> **EXERCISE REQUIREMENTS**
**A)** In the electric vehicle passage, what share of storage capacity have the batteries lost in the example where they hold a 28 mile charge?
**B)** Repeat word for word the stretch of the electric vehicle passage that begins with the words "Then, in another" and ends after the words "roundtrip visits to.".

> **DOCUMENT SEGMENT**
--- --- ---

Unless you spend a lot of money on a Tesla, the present selection of electric vehicles all have limited range – about 30 – 70 miles, depending on driving conditions. There’ll be no recharging stations for you en route WTSHTF but if your retreat is within 10 or so miles of a local community, making roundtrips between retreat and community possible on a single charge, then in a future Level 2/3 situation, the electric vehicle can be useful.
Clearly, it is not an essential item that you must have as part of your basic core prepping supplies, but if budget and circumstance allows, it might be a valuable additional option.
A Warning Note About Range Claims
It goes without saying that ‘your mileage may vary’ in terms of the actual range you get out of your vehicle.
In addition to all the usual range-affecting factors that you are familiar with when driving a regular gas-powered vehicle, an electric vehicle’s range also varies significantly if you need to use its heater or a/c unit (headlights don’t make such a big difference).
But there’s another factor to also keep in mind. Every time you discharge and recharge the lithium ion batteries, their capacity diminishes slightly – maybe by less than one tenth of one percent, which sounds like nothing until you think forward to what happens after the 100th or 1000th charging cycle and then all those tiny reductions in storage capacity have become significant.
The chances are that the useful life of your vehicle’s battery system will be determined not by its sudden complete failure, but by its gradual reduction in driving range below the point that you need. For example, if your retreat is 12 miles from the nearest town, and you have a vehicle with a 35 mile range, you start off, with a brand new battery, needing to drive 24 miles with a 35 mile charge. That’s easy.
But after some years, the batteries have lost 20% of their storage capacity and you now have to drive 24 miles on a battery that holds a 28 mile charge. That’s getting to be ‘touch and go’, isn’t it.
Then, in another year or two or three, the batteries reduce down to having the same range as you need to drive, and what happens then? Remember where we commented, above, that recharging the vehicle away from a heavy-duty high current source of power will take almost literally forever. In other words, the vehicle has essentially become functionally useless, unless you can arrange for some source of recharging in the local township you make your roundtrip visits to.
Our points here are three-fold.
First, take all range claims with a grain of salt. They’re probably not as inaccurate as some of the claims made for regular vehicles that you drive ‘normally’, and in the future, you’ll almost definitely drive an electric vehicle as super-economically as possible, but even so, allow yourself a margin of error between the claimed range and the actual range you might get.
Second, if your typical roundtrip distance will be close to the claimed range capability of the electric vehicle when new, you’ll only have a limited life before the vehicle’s range has reduced below that you need.
Third, because the effective life of the vehicle will most likely be limited by its gradually reducing range, the longer the range it has when new, the longer its effective life will be before that range has diminished down to useless.
Benefits of an Electric Car
An electric car offers several benefits compared to regular gasoline powered vehicles.

--- --- ---

> **EXCERPTED RECORDS**
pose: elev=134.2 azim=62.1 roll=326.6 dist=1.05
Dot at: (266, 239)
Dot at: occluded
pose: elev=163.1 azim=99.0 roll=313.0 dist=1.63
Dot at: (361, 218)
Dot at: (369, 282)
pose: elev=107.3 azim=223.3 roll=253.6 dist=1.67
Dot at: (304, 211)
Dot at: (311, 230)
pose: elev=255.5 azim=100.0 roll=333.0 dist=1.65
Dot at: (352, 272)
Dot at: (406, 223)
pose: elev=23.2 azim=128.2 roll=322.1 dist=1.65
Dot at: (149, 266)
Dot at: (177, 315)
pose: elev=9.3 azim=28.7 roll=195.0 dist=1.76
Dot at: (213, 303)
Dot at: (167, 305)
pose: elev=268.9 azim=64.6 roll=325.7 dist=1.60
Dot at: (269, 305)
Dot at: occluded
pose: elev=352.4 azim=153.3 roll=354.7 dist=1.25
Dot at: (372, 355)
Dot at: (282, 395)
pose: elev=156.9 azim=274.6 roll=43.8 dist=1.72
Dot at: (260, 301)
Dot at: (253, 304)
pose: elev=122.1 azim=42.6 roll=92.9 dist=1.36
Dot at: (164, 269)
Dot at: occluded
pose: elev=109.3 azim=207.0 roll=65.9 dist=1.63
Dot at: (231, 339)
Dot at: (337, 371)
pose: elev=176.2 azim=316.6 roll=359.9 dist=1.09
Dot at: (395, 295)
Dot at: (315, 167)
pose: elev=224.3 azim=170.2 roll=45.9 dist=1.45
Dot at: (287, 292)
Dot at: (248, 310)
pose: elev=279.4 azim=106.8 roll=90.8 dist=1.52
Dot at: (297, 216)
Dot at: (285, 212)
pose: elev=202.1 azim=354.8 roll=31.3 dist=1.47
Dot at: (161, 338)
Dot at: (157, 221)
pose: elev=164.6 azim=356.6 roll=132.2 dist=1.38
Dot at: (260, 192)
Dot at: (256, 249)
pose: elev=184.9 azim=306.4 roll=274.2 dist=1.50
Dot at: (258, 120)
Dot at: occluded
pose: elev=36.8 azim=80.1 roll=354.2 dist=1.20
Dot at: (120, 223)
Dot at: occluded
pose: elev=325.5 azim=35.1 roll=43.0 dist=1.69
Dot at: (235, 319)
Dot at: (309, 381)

--- --- ---

> **SOLUTIONS BELOW**
**A)** 20%

**B)**
Then, in another year or two or three, the batteries reduce down to having the same range as you need to drive, and what happens then? Remember where we commented, above, that recharging the vehicle away from a heavy-duty high current source of power will take almost literally forever. In other words, the vehicle has essentially become functionally useless, unless you can arrange for some source of recharging in the local township you make your roundtrip visits to.